Weil ich mit meinen philosophischen Geschreibsel in der letzten Woche bei mir in Personalabteilung (ich bin immer noch beim Bund aber nicht mehr lange ^^) für Aufsehen gesorgt habe und ich da schon fast (imo zu unrecht ^^*) für DEN Philosophen des 21. Jahrh. gehandelt werde, poste ich meinen kleinen Text der da so gut ankahm auch mal hier um ihn zur Diskussion zur stellen. Das sollte jetzt nicht irgendwie eingebildet oder so wirken, ich finde die Reaktion wie bekundet ja selbst weit übertrieben, aber wer sonst nichts mit dem Thema am Hut hat, für den scheint sowas schon was besonderes... naja. ^^*

Die Philosphie muss umdenken: Jedes ethische Konstrukt ist in seinem tiefsten Inneren Utilitarismus.

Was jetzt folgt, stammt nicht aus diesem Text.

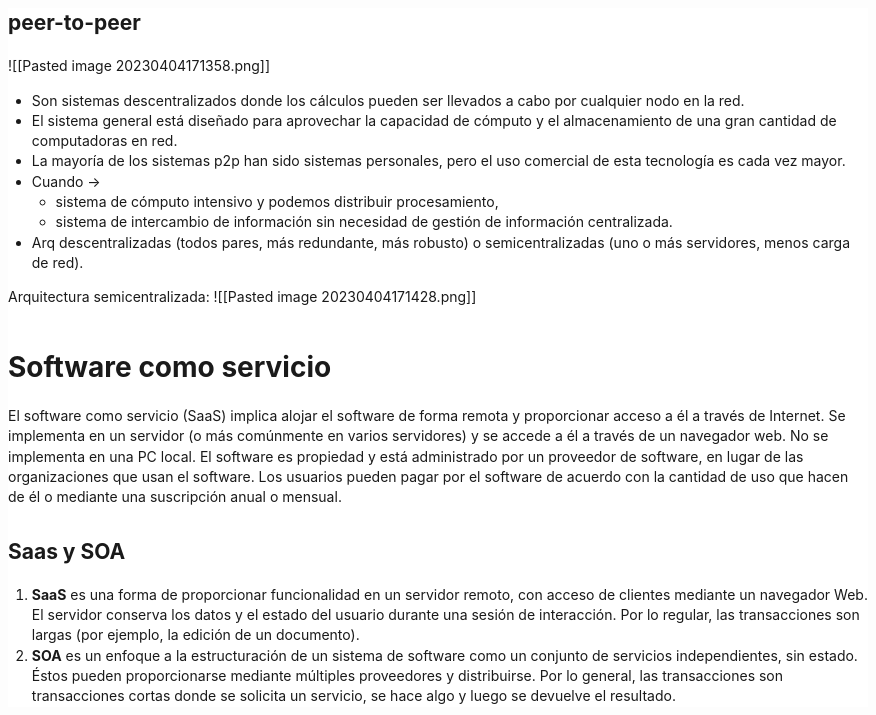 ## peer-to-peer

![[Pasted image 20230404171358.png]]

- Son sistemas descentralizados donde los cálculos pueden ser llevados a cabo por cualquier nodo en la red.
- El sistema general está diseñado para aprovechar la capacidad de cómputo y el almacenamiento de una gran cantidad de computadoras en red.
- La mayoría de los sistemas p2p han sido sistemas personales, pero el uso comercial de esta tecnología es cada vez mayor.
- Cuando → 
	- sistema de cómputo intensivo y podemos distribuir procesamiento, 
	- sistema de intercambio de información sin necesidad de gestión de información centralizada.
- Arq descentralizadas (todos pares, más redundante, más robusto) o semicentralizadas (uno o más servidores, menos carga de red).

Arquitectura semicentralizada:
![[Pasted image 20230404171428.png]]

# Software como servicio

El software como servicio (SaaS) implica alojar el software de forma remota y proporcionar acceso a él a través de Internet. 
Se implementa en un servidor (o más comúnmente en varios servidores) y se accede a él a través de un navegador web. No se implementa en una PC local.
El software es propiedad y está administrado por un proveedor de software, en lugar de las organizaciones que usan el software. 
Los usuarios pueden pagar por el software de acuerdo con la cantidad de uso que hacen de él o mediante una suscripción anual o mensual.

## Saas y SOA

1. **SaaS** es una forma de proporcionar funcionalidad en un servidor remoto, con acceso de clientes mediante un navegador Web. El servidor conserva los datos y el estado del usuario durante una sesión de interacción. Por lo regular, las transacciones son largas (por ejemplo, la edición de un documento).
2. **SOA** es un enfoque a la estructuración de un sistema de software como un conjunto de servicios independientes, sin estado. Éstos pueden proporcionarse mediante múltiples proveedores y distribuirse. Por lo general, las transacciones son transacciones cortas donde se solicita un servicio, se hace algo y luego se devuelve el resultado.



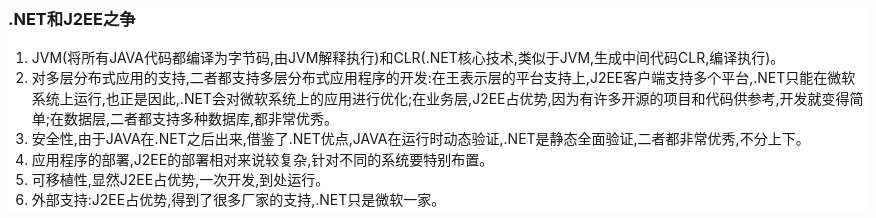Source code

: ### .NET和J2EE之争
1. JVM(将所有JAVA代码都编译为字节码,由JVM解释执行)和CLR(.NET核心技术,类似于JVM,生成中间代码CLR,编译执行)。
2. 对多层分布式应用的支持,二者都支持多层分布式应用程序的开发:在王表示层的平台支持上,J2EE客户端支持多个平台,.NET只能在微软系统上运行,也正是因此,.NET会对微软系统上的应用进行优化;在业务层,J2EE占优势,因为有许多开源的项目和代码供参考,开发就变得简单;在数据层,二者都支持多种数据库,都非常优秀。
3. 安全性,由于JAVA在.NET之后出来,借鉴了.NET优点,JAVA在运行时动态验证,.NET是静态全面验证,二者都非常优秀,不分上下。
4. 应用程序的部署,J2EE的部署相对来说较复杂,针对不同的系统要特别布置。
5. 可移植性,显然J2EE占优势,一次开发,到处运行。
6. 外部支持:J2EE占优势,得到了很多厂家的支持,.NET只是微软一家。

Egal welchen Vorwand ein Konstrukt nimmt, sei es Gerechtigkeit, Moral, Macht, Wahrheit oder Gott, die Ausgangsfrage war und ist immer welches Denken und Handeln am meisten Nutzen bringen würde. Die einen sehen das Beste für den Menschen in dem einen, andere in etwas anderen, aber stets suchten sie nach dem besten, wie sie meinten richtigen, was nichts anderes ist als das nützlichste.
Die meisten ethischen Konstrukte vergasen nur mit der Zeit ihre Wurzeln. Aus der Ethik des Nutzen wurde eine Ethik ihrer selbst wegen. Sie erstarrte und falls sie sich doch bewegte, dann zumal nur um sich im Kreis zu drehen.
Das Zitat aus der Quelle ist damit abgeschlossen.